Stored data
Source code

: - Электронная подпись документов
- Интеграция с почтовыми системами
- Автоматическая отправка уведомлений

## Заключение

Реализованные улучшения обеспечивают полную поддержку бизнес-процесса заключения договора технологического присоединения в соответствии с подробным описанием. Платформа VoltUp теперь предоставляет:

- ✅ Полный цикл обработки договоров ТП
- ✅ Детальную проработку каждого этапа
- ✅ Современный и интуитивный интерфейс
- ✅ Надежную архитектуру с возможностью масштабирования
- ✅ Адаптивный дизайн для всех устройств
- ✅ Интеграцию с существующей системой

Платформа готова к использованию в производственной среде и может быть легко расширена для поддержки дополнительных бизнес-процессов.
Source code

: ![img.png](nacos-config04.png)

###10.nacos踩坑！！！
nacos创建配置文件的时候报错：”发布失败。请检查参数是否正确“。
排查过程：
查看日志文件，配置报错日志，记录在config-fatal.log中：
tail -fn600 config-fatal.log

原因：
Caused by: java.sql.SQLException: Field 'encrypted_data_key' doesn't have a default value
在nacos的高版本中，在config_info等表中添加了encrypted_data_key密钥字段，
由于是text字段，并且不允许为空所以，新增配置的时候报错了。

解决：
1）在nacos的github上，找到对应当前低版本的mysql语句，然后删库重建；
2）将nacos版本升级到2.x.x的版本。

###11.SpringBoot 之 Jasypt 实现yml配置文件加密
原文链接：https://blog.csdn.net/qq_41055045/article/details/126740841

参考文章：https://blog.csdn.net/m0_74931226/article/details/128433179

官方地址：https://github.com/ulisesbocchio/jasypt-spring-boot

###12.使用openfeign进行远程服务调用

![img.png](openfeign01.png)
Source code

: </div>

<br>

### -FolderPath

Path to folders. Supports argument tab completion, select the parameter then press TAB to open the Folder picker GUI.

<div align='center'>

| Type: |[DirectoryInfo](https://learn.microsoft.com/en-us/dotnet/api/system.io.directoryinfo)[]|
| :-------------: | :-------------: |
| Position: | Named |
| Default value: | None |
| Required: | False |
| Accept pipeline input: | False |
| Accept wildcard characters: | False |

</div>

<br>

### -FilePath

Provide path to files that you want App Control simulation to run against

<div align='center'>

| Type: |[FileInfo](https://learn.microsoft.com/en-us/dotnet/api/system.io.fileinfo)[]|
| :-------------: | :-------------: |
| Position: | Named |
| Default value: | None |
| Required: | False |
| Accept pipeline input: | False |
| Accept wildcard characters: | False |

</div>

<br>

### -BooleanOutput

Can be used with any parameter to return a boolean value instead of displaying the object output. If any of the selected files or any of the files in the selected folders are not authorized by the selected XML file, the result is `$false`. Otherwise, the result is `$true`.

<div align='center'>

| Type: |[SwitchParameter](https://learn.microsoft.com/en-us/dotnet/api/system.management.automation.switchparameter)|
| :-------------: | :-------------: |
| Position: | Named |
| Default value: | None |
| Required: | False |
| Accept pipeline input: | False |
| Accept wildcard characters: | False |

→ **TASK DESCRIPTION**:
Lines from the entries that contain the string "dotnet" are what must be copied.

→ **SOLVED PROBLEM**:
| Type: |[DirectoryInfo](https://learn.microsoft.com/en-us/dotnet/api/system.io.directoryinfo)[]|
| Type: |[FileInfo](https://learn.microsoft.com/en-us/dotnet/api/system.io.fileinfo)[]|
| Type: |[SwitchParameter](https://learn.microsoft.com/en-us/dotnet/api/system.management.automation.switchparameter)|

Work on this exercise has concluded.